El 28 de febrero, a las 17:30 horas, cayó la orden y la embajada fue evacuada a Lviv, en el oeste de Ucrania, a 70 kilómetros de la frontera con Polonia. El convoy estaba formado por un centenar de personas (otras personas fueron evacuadas), dejadas en unos cincuenta vehículos, nuestros vehículos personales, que eran gestionados por GIGN. Organiza el convoy, el orden de los vehículos y el que da las instrucciones al llegar al puesto de control. Teníamos radios en todos los autos, siempre hablábamos entre nosotros. Intentamos en la medida de lo posible poner gendarmes o soldados al volante, pero hay algunos coches que son conducidos por civiles.

Los primeros treinta kilómetros, cuando sales de Kyiv, dan miedo. Los misiles nos hacen volar, oímos disparos de ametralladoras, disparos de armas antiaéreas, los autos tiemblan. En cada puesto de control, los ucranianos dirigen los vehículos de cabeza. El viaje son más de 500 km, tardamos casi 30 horas en recorrerlo.

Algunas de las personas que evacuaron de la embajada regresaron a Francia a través de Rumania. Un pequeño núcleo duro permanece en Lviv para garantizar el funcionamiento de la embajada reubicada.

¿Qué te impresionó más?

Lo más estresante, lo profesional más notable, fue esta evacuación de kyiv a Lviv. Y lo más llamativo fueron los kilómetros de colas de mujeres, niños y ancianos que esperaban pacientemente para cruzar la frontera.
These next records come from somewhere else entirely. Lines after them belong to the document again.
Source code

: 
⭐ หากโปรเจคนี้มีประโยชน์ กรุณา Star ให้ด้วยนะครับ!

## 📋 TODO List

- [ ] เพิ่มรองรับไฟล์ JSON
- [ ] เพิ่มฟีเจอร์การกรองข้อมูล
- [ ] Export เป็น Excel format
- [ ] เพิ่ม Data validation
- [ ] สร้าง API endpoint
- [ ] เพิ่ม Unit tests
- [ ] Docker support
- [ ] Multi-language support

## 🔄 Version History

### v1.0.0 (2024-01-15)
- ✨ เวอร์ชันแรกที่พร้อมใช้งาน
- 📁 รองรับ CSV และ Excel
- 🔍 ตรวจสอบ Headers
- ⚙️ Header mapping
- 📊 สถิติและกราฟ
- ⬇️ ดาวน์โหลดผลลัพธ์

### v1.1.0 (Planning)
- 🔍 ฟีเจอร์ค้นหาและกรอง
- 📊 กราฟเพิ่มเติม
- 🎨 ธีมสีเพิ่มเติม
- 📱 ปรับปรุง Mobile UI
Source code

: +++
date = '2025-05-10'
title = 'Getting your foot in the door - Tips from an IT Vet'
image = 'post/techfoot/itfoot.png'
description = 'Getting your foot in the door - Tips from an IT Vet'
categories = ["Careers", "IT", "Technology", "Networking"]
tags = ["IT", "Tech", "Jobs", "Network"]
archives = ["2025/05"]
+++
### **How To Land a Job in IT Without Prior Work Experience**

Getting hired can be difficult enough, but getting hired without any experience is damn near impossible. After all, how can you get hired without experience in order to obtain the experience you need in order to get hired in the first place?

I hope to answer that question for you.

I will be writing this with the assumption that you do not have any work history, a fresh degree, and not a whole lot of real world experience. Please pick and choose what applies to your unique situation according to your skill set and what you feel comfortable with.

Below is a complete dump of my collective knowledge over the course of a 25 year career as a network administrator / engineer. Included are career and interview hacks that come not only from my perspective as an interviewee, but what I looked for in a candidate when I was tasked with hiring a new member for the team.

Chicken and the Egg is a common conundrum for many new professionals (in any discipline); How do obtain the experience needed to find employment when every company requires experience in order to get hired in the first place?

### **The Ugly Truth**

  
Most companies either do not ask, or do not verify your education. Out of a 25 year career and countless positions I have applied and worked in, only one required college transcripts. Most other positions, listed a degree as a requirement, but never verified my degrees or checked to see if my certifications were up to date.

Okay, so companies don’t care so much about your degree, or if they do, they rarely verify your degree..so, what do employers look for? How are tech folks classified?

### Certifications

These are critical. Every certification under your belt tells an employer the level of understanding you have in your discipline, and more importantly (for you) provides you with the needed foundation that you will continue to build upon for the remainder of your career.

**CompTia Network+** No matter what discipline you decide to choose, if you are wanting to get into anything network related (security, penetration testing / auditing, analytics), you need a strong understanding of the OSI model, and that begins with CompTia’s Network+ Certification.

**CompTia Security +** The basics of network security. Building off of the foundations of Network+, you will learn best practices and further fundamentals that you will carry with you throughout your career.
Estas son imágenes del éxodo de otra época. Es difícil explicar por lo que pasamos. Esta no es mi primera misión internacional, pero nunca he hecho una misión tan intensa en un contexto como este.

¿Cuál es la situación en Kyiv ahora?

Bastante silencioso. La embajada fue trasladada a su edificio original en Kyiv el 16 de abril. Estamos fuera de los bombardeos. La vida es casi normal, hay gente caminando por la calle, las tiendas están abiertas.

Pero habiendo conocido Kyiv antes de la guerra, falta algo, el entorno ha cambiado. Todo el mundo se pregunta cómo serán los próximos meses. Habrá que esperar a ver cómo transcurre el invierno, tanto en lo militar, en el cambio de condiciones climáticas, como en lo energético. Creo que estamos en una guerra que durará.